[Source data]
=== Begin Enclosure ===

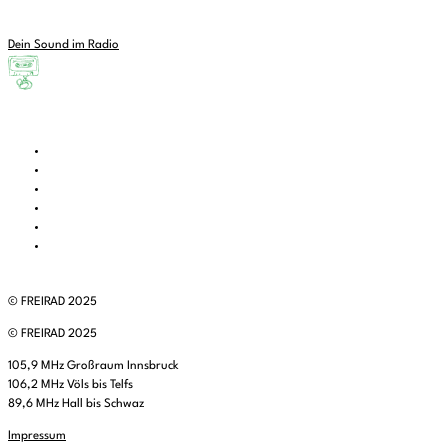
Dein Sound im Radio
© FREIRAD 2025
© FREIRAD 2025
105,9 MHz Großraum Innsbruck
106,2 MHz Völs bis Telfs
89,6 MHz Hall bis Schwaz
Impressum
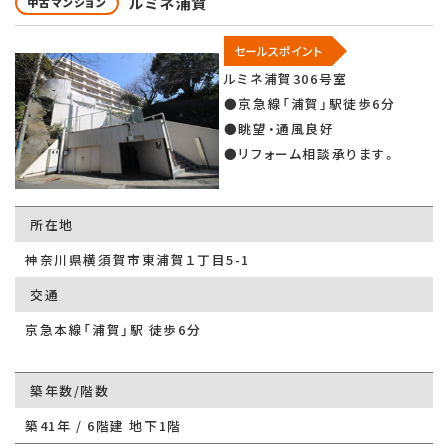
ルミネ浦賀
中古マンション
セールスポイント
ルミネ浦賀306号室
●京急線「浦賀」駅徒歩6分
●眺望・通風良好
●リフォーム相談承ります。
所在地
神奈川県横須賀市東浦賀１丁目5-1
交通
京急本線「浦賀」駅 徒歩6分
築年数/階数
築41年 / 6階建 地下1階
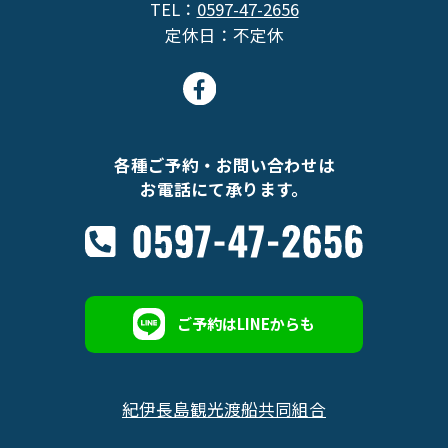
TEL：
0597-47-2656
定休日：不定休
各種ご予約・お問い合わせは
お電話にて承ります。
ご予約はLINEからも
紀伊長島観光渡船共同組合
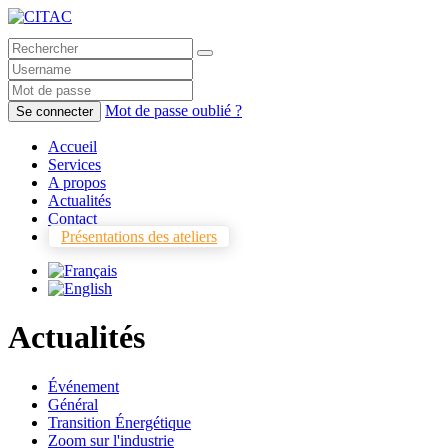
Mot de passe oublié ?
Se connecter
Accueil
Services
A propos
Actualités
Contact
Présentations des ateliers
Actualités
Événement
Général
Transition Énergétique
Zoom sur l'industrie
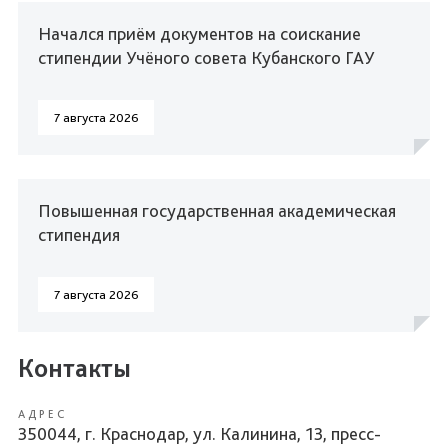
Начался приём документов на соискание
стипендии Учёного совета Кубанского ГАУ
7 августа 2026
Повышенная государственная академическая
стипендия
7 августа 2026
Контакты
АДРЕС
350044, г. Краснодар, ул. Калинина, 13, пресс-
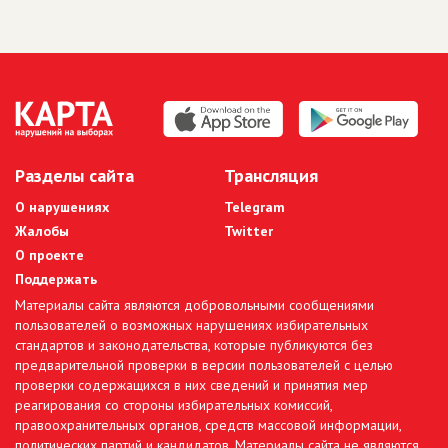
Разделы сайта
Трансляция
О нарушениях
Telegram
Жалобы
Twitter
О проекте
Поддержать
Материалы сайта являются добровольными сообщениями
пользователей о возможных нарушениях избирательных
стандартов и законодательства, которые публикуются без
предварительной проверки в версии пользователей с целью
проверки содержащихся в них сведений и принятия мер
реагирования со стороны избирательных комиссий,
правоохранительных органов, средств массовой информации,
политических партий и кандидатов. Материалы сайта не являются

=== End Enclosure ===

### What you will do
Extract each line of the source data above that contains the word "проверки".

### Reply to the exercise
предварительной проверки в версии пользователей с целью
проверки содержащихся в них сведений и принятия мер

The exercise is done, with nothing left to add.